Electron Microscope Observation of Erosion of Scale Insect’s Shell after Introducing Protease

I Background

The purpose of our project is to erode the insects’ shells so that these pests can be eliminated by the pesticides that have a lower toxicity. Our Protease’s gene came from a kind of Fungi named Verticillium lecanii. We have transferred this gene into E. coli, and we have found that this Protease that produced by E. coli was active.

[Safety Highlight]: We absolutely understand the importance of safety in this experiment since it involves insect use, and we are strictly following safety principle in this experiment. After discussing with the iGEM Safety Committee, we confirmed that we could only shells from scale insects instead of real alive scale insects to avoid potential issues. Therefore, in this experiment, only scale insects' shells are used.

II Objective

By doing this experiment, we hope to find how effective this protease is so that we can know how effective our project will be. Besides, electron microscopy can provide a detailed description of the result of protease erosion, and by comparing the scanning images, we would have a better understanding of how our project would function on real scale insects.

III Design & Procedure

1. Catch some scale insects. We prepared 6 scale insects that used in this experiment and we got them from a morning glory plant.

2. Prepare protease: culture E. coli that contains Protease gene, then use Ultrasonication and centrifuge to take out Protease.

1.7ml -50mM-ph8.0-Tris-HCl Solution + Precipitation (17ml E. coli broth after centrifuging triple times).

After using Ultrasonication, protease solution and fracted cells are got. Then centrifuge solution for 10 min (25℃, 13000rpm).

(The Ultrasonication we used)

(The centrifuged solution, and protease is the clear liquid)

3. Eliminate the wax on scale insects’ shells. Use alcohol solution (C=75%) to soak scale insects for 1 hour and killed them, since the wax can also solute in alcohol. After eliminating the wax on the shell, scale insects that just covered with protein are got.

4. Use two culture dishes to take scale insects, and each dish contained three insects.
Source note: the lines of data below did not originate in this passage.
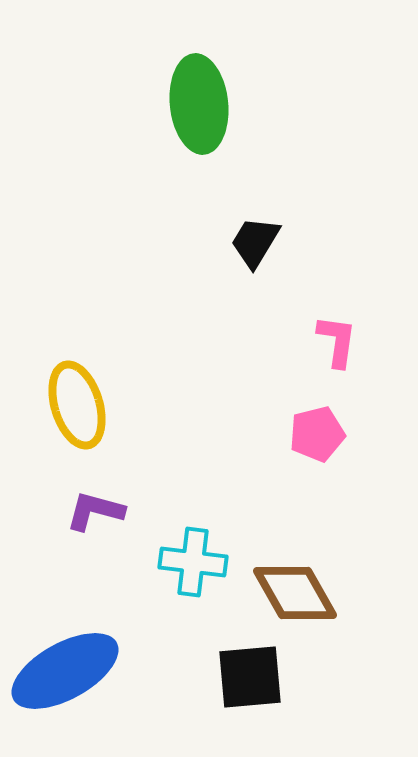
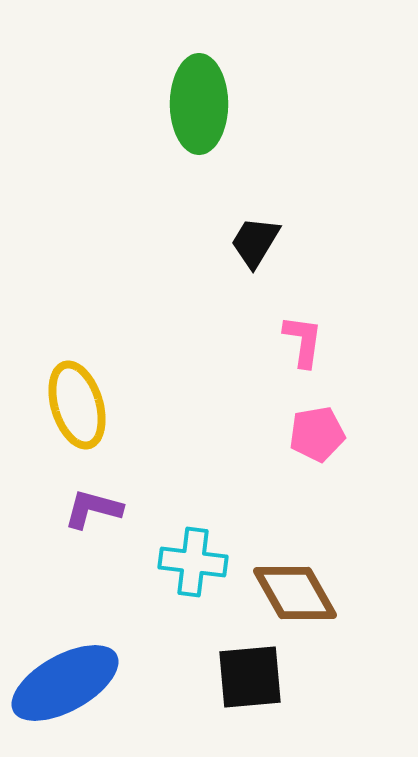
green ellipse: rotated 6 degrees clockwise
pink L-shape: moved 34 px left
pink pentagon: rotated 4 degrees clockwise
purple L-shape: moved 2 px left, 2 px up
blue ellipse: moved 12 px down
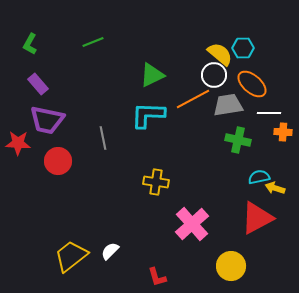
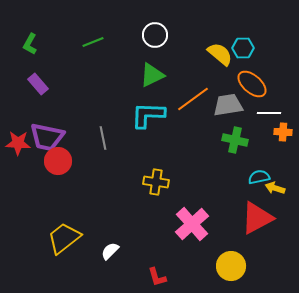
white circle: moved 59 px left, 40 px up
orange line: rotated 8 degrees counterclockwise
purple trapezoid: moved 17 px down
green cross: moved 3 px left
yellow trapezoid: moved 7 px left, 18 px up
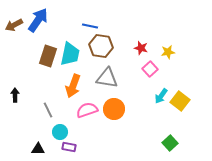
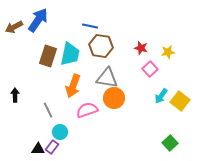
brown arrow: moved 2 px down
orange circle: moved 11 px up
purple rectangle: moved 17 px left; rotated 64 degrees counterclockwise
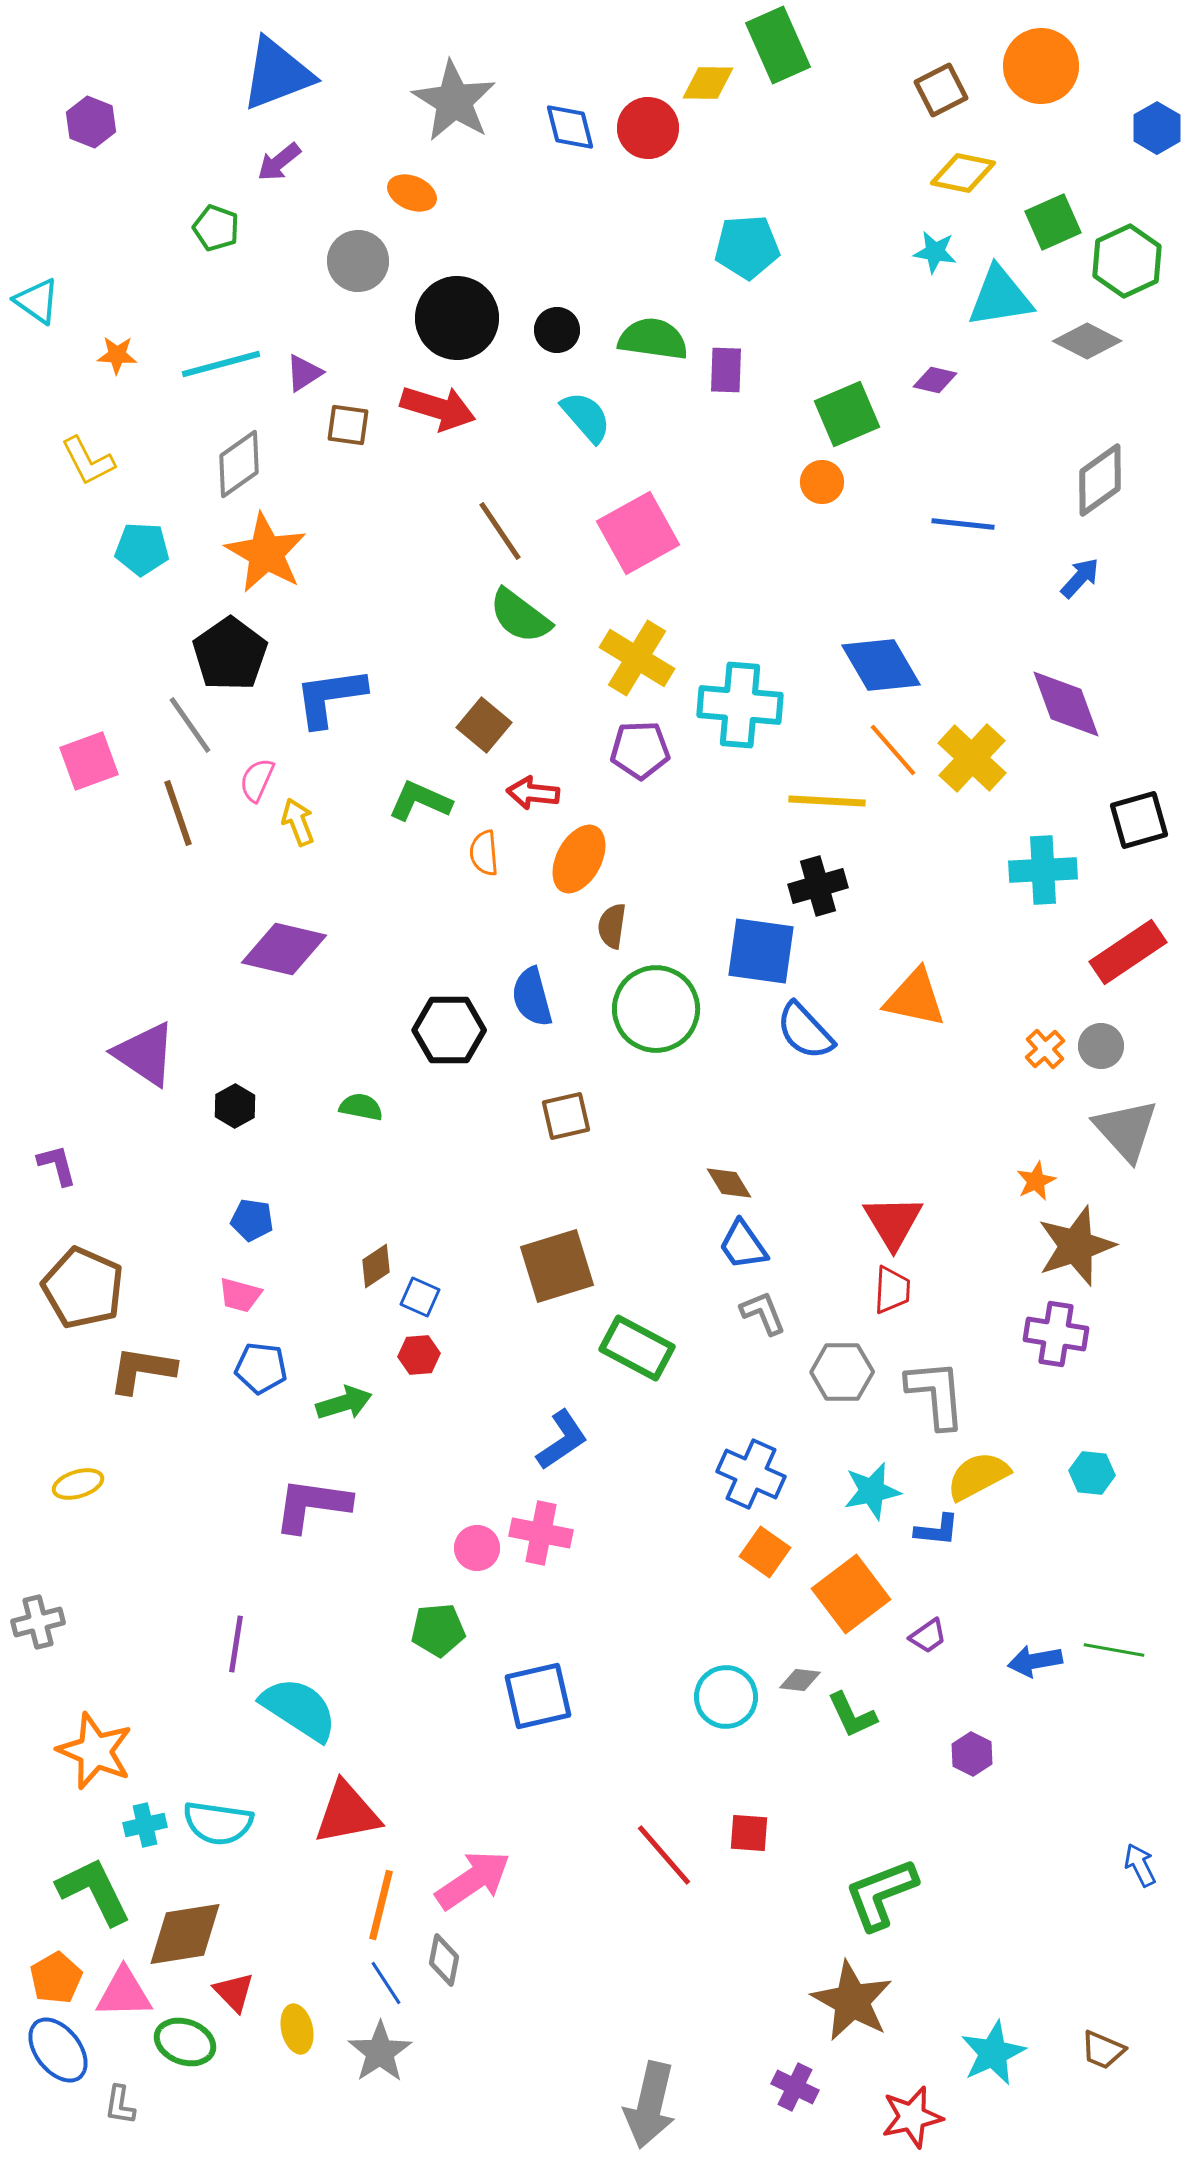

Then we dropped the protease we got from the first step into the first dish (No.1 Dish) until the scale insects were covered by liquid. For another dish (No.2 Dish), we dropped water into it until the liquid covered the scale insects.

5. Move these dishes to incubator of 37℃. Then waited for 72h and then took out the dishes.

6. Use Electron Microscope (S100) to get the result.

IV Result

Result Picture 1 - Experimental Group

Result Picture 2 - Control Group (without protease)

The shell soaked in protease appears to be very different from that in the control group.

In control group, structure was relatively complete and the characteristics were clear, but the insect body of the experimental group had lost its structural characteristics under the action of protease, and the outer shell was severely eroded.

Result Picture 3 - Experimental Group

Result Picture 4 - Control Group (without protease)

The sample in the experimental group (arrow marker) has obvious erosion marks compared to the control group, which is relatively complete and flat.

V Conclusion & Implication

Basing on our experiment result that experimental group shows significant erosion, we prove that our protease can degrade scale insect’s protein layer on its shell under ideal conditions. Thus, we can conclude that our Proteinase is expressed successfully in the E. coli expression system, and has the ability to degrade the protein structures on scale insect. This experiment sets stage for our future experiment to test whether this enzyme is able to work under real condition, in which we are not allowed to carry out experiment at present due to the safety policy.